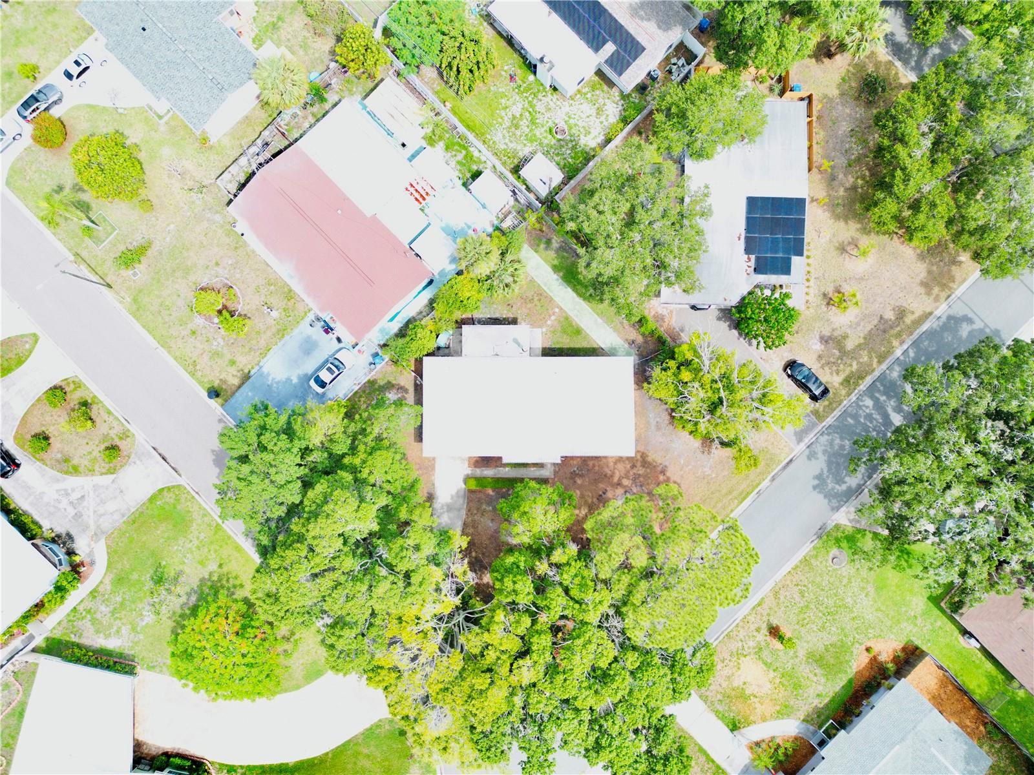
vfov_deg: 56.8
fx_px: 717
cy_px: 388
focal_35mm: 24
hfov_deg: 71.6
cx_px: 517
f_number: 1.7
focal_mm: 6.72
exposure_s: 1/1000
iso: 200
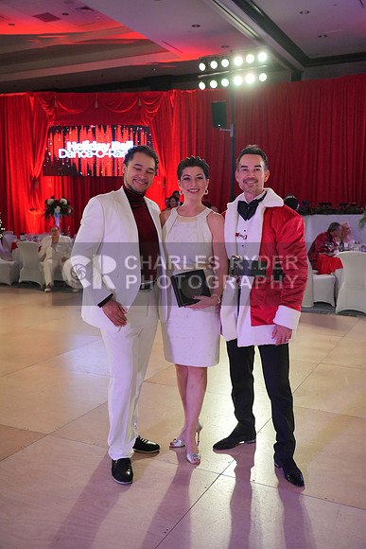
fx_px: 518
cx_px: 183
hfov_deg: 38.9
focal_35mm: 34
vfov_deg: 55.8
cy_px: 274
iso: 4000
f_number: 4
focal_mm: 34
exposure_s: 1/400
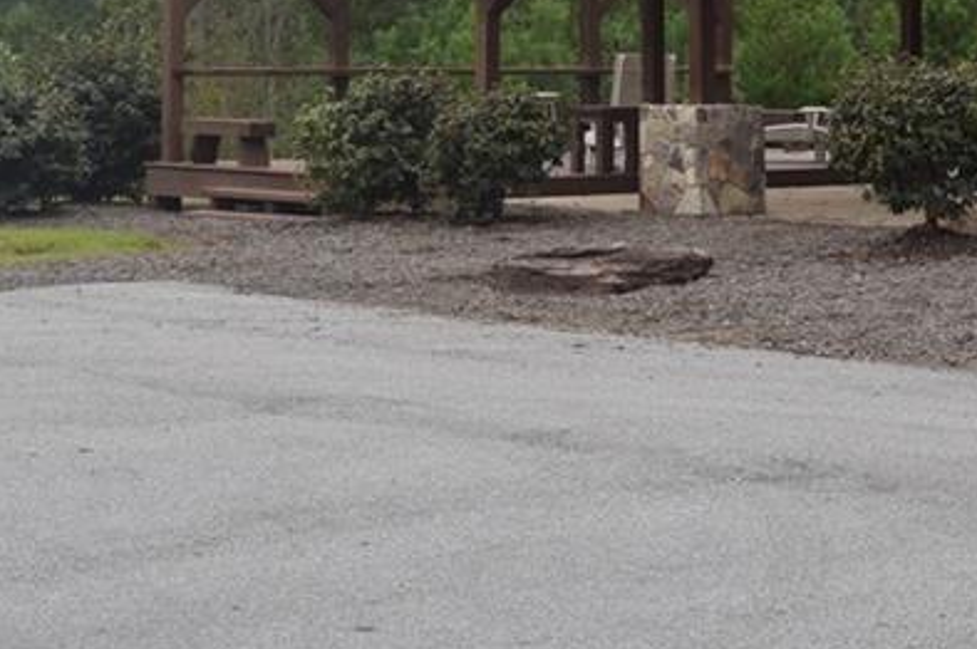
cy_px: -45
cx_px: 1066
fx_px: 3173
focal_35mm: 117
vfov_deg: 11.5
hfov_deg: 17.0
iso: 100
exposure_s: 1/200
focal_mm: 30
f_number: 9
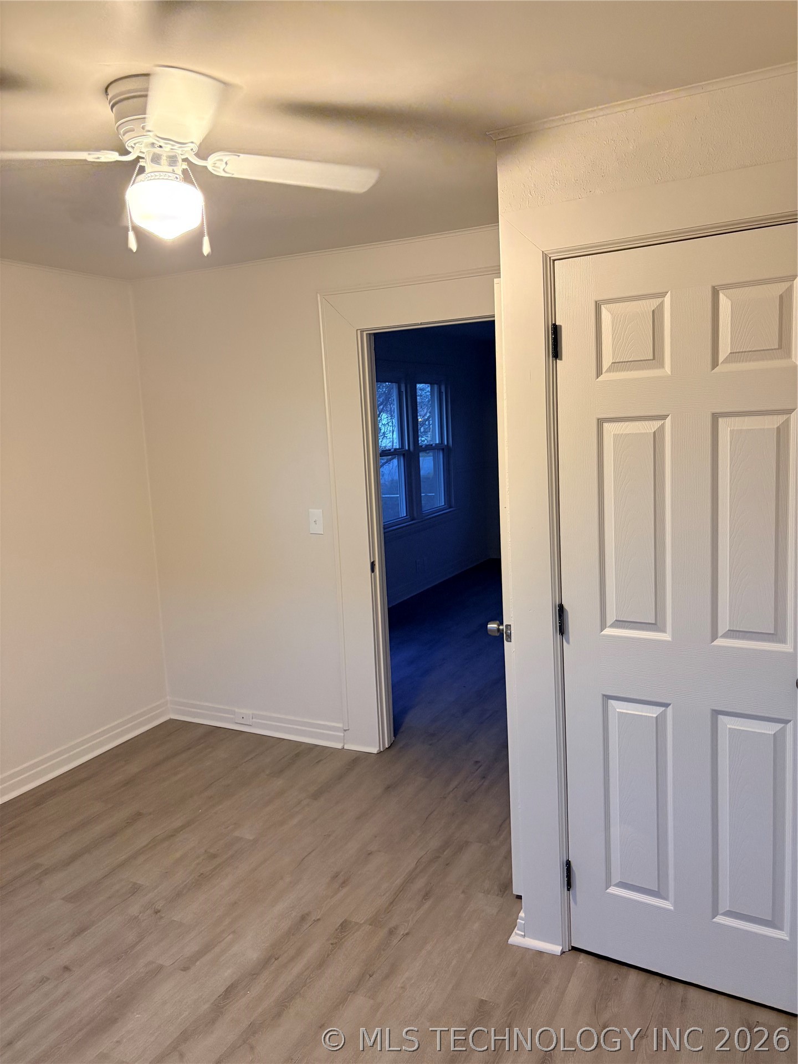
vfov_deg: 67.3
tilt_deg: -6.6
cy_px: 532
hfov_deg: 53.1
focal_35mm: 26
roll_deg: +2.7
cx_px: 399
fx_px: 799
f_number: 1.6
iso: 400
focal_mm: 5.96
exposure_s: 1/60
^^^^
**Aim of the exercise**
Starting at the top of the listing above, reproduce each line up to and including the one with "hfov_deg: 53.1"; omit the pictures.

**Reply to the task**
vfov_deg: 56.8
fx_px: 717
cy_px: 388
focal_35mm: 24
hfov_deg: 71.6
cx_px: 517
f_number: 1.7
focal_mm: 6.72
exposure_s: 1/1000
iso: 200
fx_px: 518
cx_px: 183
hfov_deg: 38.9
focal_35mm: 34
vfov_deg: 55.8
cy_px: 274
iso: 4000
f_number: 4
focal_mm: 34
exposure_s: 1/400
cy_px: -45
cx_px: 1066
fx_px: 3173
focal_35mm: 117
vfov_deg: 11.5
hfov_deg: 17.0
iso: 100
exposure_s: 1/200
focal_mm: 30
f_number: 9
vfov_deg: 67.3
tilt_deg: -6.6
cy_px: 532
hfov_deg: 53.1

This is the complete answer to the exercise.